La isla había sido uno de los campos de concentración más crueles de la antigua URSS, en la época de Stalin. Vimos una exposición sobre el Gulag con fotografías de los presos en blanco y negro. Aunque los textos eran sólo en ruso, las imágenes eran expresivas por sí solas. Hacía años que leí “Archipiélago Gulag” de Solzhenitsin y sabía de los abusos y torturas que se cometieron entre aquellos muros. Él lo describió como un lugar tan lejano para que “un grito nunca fuera oído”. Cuando oí los chillidos de las gaviotas no pude evitar sobrecogerme. Todos los lugares bellos encierran algo trágico.




Rodeamos el perímetro del Monasterio, observando como cambiaba la perspectiva de sus múltiples cúpulas de cebolla. Tenía seis grandes torres con tejadillos cónicos.
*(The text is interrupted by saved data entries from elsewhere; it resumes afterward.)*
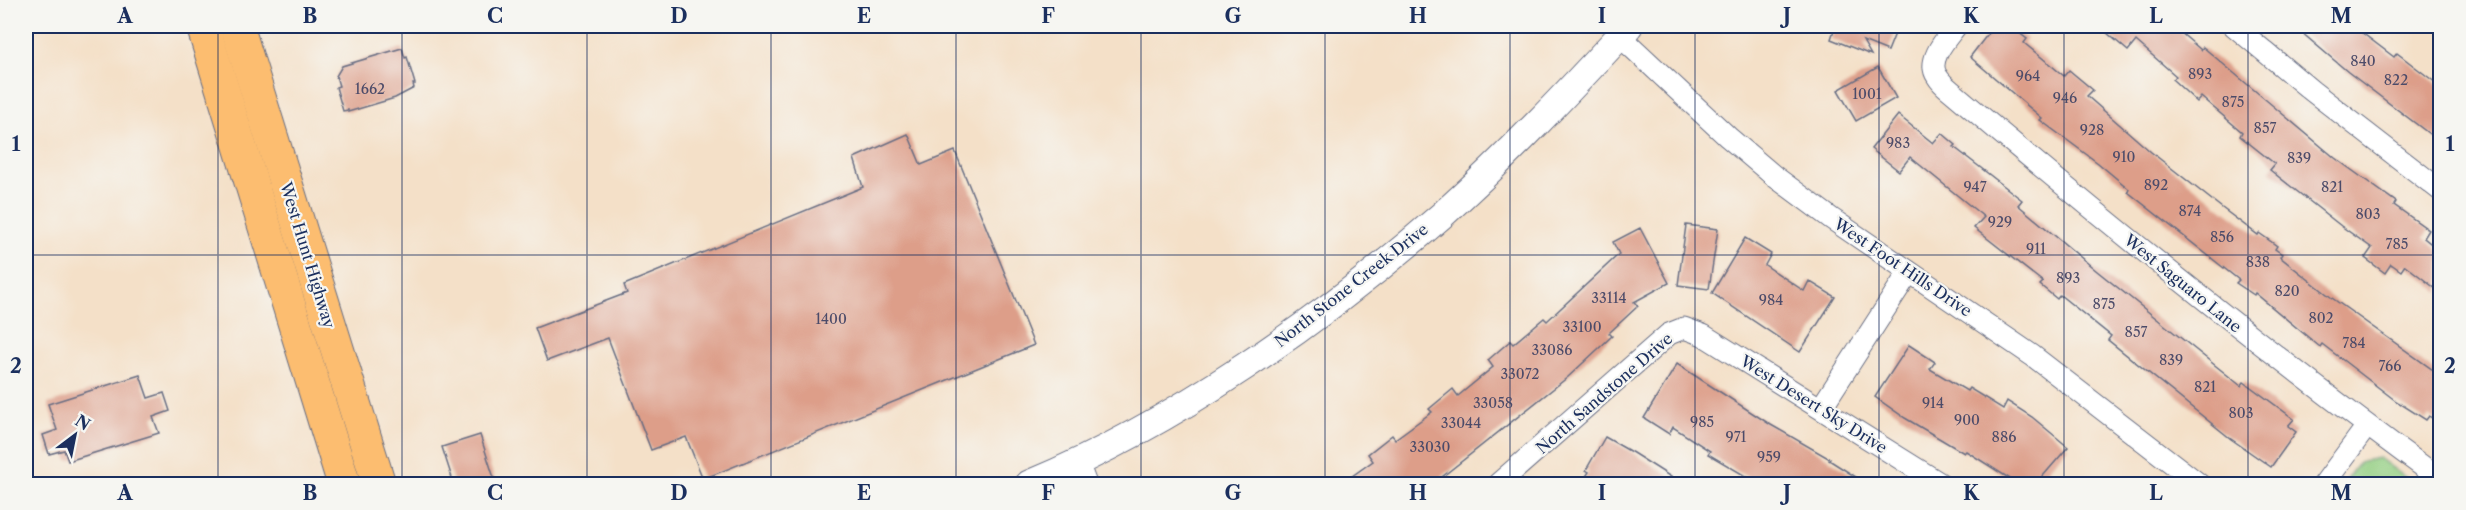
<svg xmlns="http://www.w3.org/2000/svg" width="2466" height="510" viewBox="0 0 2466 510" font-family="'Libre Caslon Text',serif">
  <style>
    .green { fill: #94cf83; stroke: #587f70; stroke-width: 1.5 }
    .building { fill: #dd9e89 }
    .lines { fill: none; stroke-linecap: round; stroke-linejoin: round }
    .minor-casing { stroke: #676d83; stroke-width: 23 }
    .tertiary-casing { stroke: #676d83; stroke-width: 29 }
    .primary-casing { stroke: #676d83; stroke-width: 35 }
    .minor { stroke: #fff; stroke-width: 21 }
    .tertiary { stroke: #fff; stroke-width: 27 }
    .primary { stroke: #fcbd6f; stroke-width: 33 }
    .grid { fill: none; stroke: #1b2f5e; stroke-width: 1.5; stroke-opacity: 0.55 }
    .labels { text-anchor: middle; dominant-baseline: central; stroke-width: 4.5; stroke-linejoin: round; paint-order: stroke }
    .number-label { font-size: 14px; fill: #4c4b69 }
    .street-label { font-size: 16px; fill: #1b2f5e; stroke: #f6f6f2 }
    .neatline { fill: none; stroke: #1b2f5e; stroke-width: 2 }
    .grid-label { font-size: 20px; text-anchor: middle; font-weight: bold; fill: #1b2f5e }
  </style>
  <rect width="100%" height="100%" fill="#f6f6f2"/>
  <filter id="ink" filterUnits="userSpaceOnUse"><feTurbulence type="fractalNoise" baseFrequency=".0167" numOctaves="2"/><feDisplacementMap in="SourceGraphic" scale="12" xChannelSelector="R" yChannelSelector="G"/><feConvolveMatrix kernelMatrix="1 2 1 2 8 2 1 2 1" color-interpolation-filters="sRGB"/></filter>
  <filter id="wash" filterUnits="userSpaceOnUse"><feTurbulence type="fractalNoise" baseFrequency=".008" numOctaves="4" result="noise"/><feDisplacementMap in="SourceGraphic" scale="24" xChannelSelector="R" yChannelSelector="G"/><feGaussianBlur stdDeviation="1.35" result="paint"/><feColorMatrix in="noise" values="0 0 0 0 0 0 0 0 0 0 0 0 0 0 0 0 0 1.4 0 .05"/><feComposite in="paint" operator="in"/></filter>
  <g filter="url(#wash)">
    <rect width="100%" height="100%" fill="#f4e0c8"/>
    <path class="green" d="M 2379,458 L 2414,484 L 2343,484 L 2359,462 Z"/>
    <g id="blocks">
      <g class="building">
        <path d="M 1826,26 L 1882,26 L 1896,31 L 1888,51 L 1863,41 L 1871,55 L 1831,39 L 1834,30 Z"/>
        <path d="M 1994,26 L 2010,26 L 2027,39 L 2024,43 L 2064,76 L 2069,70 L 2093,90 L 2087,96 L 2151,152 L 2222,208 L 2258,235 L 2259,233 L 2277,246 L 2275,249 L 2282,254 L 2280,257 L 2332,298 L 2440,375 L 2440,424 L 2429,416 L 2426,420 L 2396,401 L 2322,344 L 2320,347 L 2255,293 L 2254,295 L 2236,283 L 2239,280 L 2128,192 L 2129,189 L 2098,163 L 2040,120 L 2042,118 L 1970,57 Z"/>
        <path d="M 2099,26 L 2173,26 L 2201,50 L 2203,47 L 2335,158 L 2396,202 L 2394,205 L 2429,230 L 2424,238 L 2440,251 L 2440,292 L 2405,265 L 2401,271 L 2391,264 L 2385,273 L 2365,258 L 2372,248 L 2341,226 L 2270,170 L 2275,164 L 2240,136 L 2242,132 L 2201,97 L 2197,102 L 2173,80 L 2176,76 L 2136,41 L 2128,51 Z"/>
        <path d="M 2294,26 L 2353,26 L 2394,57 L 2397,53 L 2440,86 L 2440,142 L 2348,72 Z"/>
        <path d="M 402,48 L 405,58 L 407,57 L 415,84 L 413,84 L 414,88 L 395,98 L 348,112 L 348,110 L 343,111 L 336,87 L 339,86 L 336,76 L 342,66 Z"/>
        <path d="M 1878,67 L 1896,98 L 1856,121 L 1838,90 Z"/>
        <path d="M 1898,115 L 1933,143 L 1942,133 L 1956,145 L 1954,147 L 2022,200 L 2018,205 L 2097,271 L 2241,386 L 2244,382 L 2294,419 L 2288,426 L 2296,432 L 2271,467 L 2231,439 L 2108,340 L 2111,336 L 2060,295 L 2057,299 L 2040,285 L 2043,282 L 1974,228 L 1984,217 L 1910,157 L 1899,171 L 1871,149 Z"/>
        <path d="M 908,134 L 921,165 L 955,151 L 1034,345 L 703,479 L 686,437 L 651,450 L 608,338 L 547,361 L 535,328 L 627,293 L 624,285 L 863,187 L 854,158 Z"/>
        <path d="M 1686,225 L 1718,229 L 1709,289 L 1678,285 Z"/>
        <path d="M 1640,228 L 1669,283 L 1634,302 L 1638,306 L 1609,333 L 1612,336 L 1568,377 L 1433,484 L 1341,484 L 1373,461 L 1368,454 L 1392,435 L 1395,439 L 1432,412 L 1429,409 L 1453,389 L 1458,396 L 1493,367 L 1488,360 L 1510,341 L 1513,344 L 1544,318 L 1547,321 L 1619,254 L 1613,242 Z"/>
        <path d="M 1745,238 L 1771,254 L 1765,265 L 1804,291 L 1809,281 L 1835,297 L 1800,352 L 1712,293 Z"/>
        <path d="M 1909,345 L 1935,362 L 1930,369 L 1967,391 L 1969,388 L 2003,409 L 2007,401 L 2032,417 L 2068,447 L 2036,484 L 2018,484 L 1966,451 L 1964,453 L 1905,418 L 1875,397 Z"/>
        <path d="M 1677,364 L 1771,425 L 1830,459 L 1829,460 L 1867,484 L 1759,484 L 1708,454 L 1710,451 L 1673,427 L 1669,434 L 1644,418 Z"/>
        <path d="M 140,375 L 148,398 L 164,393 L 170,411 L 153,417 L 159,433 L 68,461 L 64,450 L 49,454 L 43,435 L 57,430 L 48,404 Z"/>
        <path d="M 480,435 L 496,484 L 454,484 L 442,447 Z"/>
        <path d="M 1605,437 L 1633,453 L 1682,484 L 1581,484 L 1589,472 L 1586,470 Z"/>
      </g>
    </g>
  </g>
  <g filter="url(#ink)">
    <use href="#blocks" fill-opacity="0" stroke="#676d83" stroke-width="1.5"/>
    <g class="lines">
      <defs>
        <g id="minor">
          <path d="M 1956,26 C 1947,38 1926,60 1937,76 C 1940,81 1945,86 1950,90 C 2109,225 2271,356 2440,479"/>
          <path d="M 2234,26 L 2312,91 L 2440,190"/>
          <path d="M 1620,36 L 1728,137 L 1774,176 L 1832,219 L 2033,356 L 2199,484"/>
          <path d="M 1821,408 L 1909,272"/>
          <path d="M 1078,463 L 1086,484"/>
          <path d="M 1498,484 L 1669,334 L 1684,328 L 1703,335 L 1941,484"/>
          <path d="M 2324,484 L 2367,426"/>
        </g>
        <path id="tertiary" d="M 1029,484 C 1175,423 1321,321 1441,216 C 1507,157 1569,91 1629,26"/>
        <g id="primary">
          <path d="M 203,26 L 344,484"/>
          <path d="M 237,26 L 379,484"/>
        </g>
      </defs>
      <use href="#minor" class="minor-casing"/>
      <use href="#tertiary" class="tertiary-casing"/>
      <use href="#primary" class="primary-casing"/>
      <use href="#minor" class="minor"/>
      <use href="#tertiary" class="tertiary"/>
      <use href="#primary" class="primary"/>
    </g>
  </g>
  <path class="grid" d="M 218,26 L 218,484M 402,26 L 402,484M 587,26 L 587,484M 771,26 L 771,484M 956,26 L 956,484M 1141,26 L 1141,484M 1325,26 L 1325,484M 1510,26 L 1510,484M 1695,26 L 1695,484M 1879,26 L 1879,484M 2064,26 L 2064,484M 2248,26 L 2248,484M 26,255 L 2440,255"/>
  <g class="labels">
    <g class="number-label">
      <text x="2363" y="61">840</text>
      <text x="2200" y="74">893</text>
      <text x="2028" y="76">964</text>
      <text x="2396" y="80">822</text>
      <text x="370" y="89">1662</text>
      <text x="1867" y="94">1001</text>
      <text x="2065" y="98">946</text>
      <text x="2233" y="102">875</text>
      <text x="2265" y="128">857</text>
      <text x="2092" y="130">928</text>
      <text x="1898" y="143">983</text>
      <text x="2124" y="157">910</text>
      <text x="2299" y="158">839</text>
      <text x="2156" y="185">892</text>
      <text x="1975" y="187">947</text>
      <text x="2332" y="187">821</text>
      <text x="2190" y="211">874</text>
      <text x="2368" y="214">803</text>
      <text x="2000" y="222">929</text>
      <text x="2222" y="237">856</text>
      <text x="2397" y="244">785</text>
      <text x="2036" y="249">911</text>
      <text x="2258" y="262">838</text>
      <text x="2068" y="278">893</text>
      <text x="2287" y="291">820</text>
      <text x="1609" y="298">33114</text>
      <text x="1771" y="300">984</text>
      <text x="2104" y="304">875</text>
      <text x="2321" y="318">802</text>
      <text x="831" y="319">1400</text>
      <text x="1582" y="327">33100</text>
      <text x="2136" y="332">857</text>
      <text x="2354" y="343">784</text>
      <text x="1552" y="350">33086</text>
      <text x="2171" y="360">839</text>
      <text x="2390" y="366">766</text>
      <text x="1520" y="374">33072</text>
      <text x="2205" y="387">821</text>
      <text x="1493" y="403">33058</text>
      <text x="1933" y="403">914</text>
      <text x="2241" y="413">803</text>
      <text x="1967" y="420">900</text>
      <text x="1702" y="422">985</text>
      <text x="1461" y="423">33044</text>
      <text x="1736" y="437">971</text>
      <text x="2004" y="437">886</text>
      <text x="1430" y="447">33030</text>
      <text x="1769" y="457">959</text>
    </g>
    <g class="street-label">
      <text transform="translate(308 255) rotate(73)">West Hunt Highway</text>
      <text transform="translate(1903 267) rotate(34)">West Foot Hills Drive</text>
      <text transform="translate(2183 283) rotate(39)">West Saguaro Lane</text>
      <text transform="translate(1351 285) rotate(-38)">North Stone Creek Drive</text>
      <text transform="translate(1604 393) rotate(-41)">North Sandstone Drive</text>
      <text transform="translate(1814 404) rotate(32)">West Desert Sky Drive</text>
    </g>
  </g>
  <rect width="2466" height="510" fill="none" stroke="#f6f6f2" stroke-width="66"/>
  <g transform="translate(75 435) rotate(32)" stroke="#f6f6f2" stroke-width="4.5" paint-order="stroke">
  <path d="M0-4.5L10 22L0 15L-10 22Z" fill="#1b2f5e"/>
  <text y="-9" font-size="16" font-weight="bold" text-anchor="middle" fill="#1b2f5e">N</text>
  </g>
  <rect x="33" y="33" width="2400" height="444" class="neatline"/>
  <g class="grid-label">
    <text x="125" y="23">A</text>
    <text x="310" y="23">B</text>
    <text x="495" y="23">C</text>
    <text x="679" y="23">D</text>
    <text x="864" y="23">E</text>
    <text x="1048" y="23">F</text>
    <text x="1233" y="23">G</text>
    <text x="1418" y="23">H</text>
    <text x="1602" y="23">I</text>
    <text x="1787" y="23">J</text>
    <text x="1971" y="23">K</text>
    <text x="2156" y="23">L</text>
    <text x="2341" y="23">M</text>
    <text x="16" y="151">1</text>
    <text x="2450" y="151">1</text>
    <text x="16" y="373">2</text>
    <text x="2450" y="373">2</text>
    <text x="125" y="500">A</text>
    <text x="310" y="500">B</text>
    <text x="495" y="500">C</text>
    <text x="679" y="500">D</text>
    <text x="864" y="500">E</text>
    <text x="1048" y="500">F</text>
    <text x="1233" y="500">G</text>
    <text x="1418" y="500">H</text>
    <text x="1602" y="500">I</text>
    <text x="1787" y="500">J</text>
    <text x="1971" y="500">K</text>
    <text x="2156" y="500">L</text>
    <text x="2341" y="500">M</text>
  </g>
</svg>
Las cruces de las torres y de cada cúpula se reflejaban con perfecta simetría en las aguas del lago. Al atardecer todo el entorno del monasterio se tiñó de tonos rojizos, y en aquel momento me pareció increíble que un lugar tan bello hubiera sido un campo de concentración durante tantos años.


© Copyright 2011 Nuria Millet Gallego






viernes, 5 de agosto de 2011

LABERINTOS RUSOS






Una mañana luminosa alquilamos bicicletas para recorrer la isla Bolshoy Solovetsky. Pasamos junto a unos monjes que contemplaban a los patos nadando en el Mar Blanco. Seguimos el camino pedregoso hacia el Jardín Botánico, a 3,5km. El jardín era un gran recinto boscoso con flores entre las que revoloteaban abejorros. En los años en que las islas eran un Gulag, los convictos, la mayoría presos políticos, se ocupaban del jardín. Intelectuales con ropas raídas y escasas para el intenso frío, con comida insuficiente, con la moral minada y con las fuerzas menguadas, trabajaron años infinitos en aquellos terrenos. Ahora lo cuidaban los monjes.




En un extremo había un pequeño embarcadero con un lago rodeado de bosques. Las aguas estaban inmóviles, con nenúfares flotantes, y los árboles se reflejaban en la superficie. Se respiraba la paz y la tranquilidad.

La isla era conocida también por sus laberintos líticos, remolinos concéntricos de piedras cubiertos de matorrales, y túmulos funerarios de más de 4000 años de antigüedad. Junto a la bahía vimos uno de esos laberintos que recorrimos hasta su salida.





Es curioso el simbolismo atribuido a las piedras en muchos lugares del mundo, como el Tibet. Los peregrinos de diferentes países tradicionalmente han apilado piedras en los caminos, formando túmulos de connotaciones sagradas. Los rusos consideraban Solovky la puerta de entrada al mundo espiritual. Recogí algunas piedras como recuerdo y estuvimos un buen rato descansando al sol entre hierbas y rocas, y envueltos en el silencio.

Al regresar en barco a Rabocheostovk la atmósfera seguía limpia y el cielo de un azul nítido hasta pasadas las once de la noche, cuando anochecía. Y en el cálido refugio del hotel pensé que para algunos presos las islas Solovestsky habían sido un laberinto sin salida. Deseo que estas líneas sean un homenaje y recuerdo al dolor de todos ellos.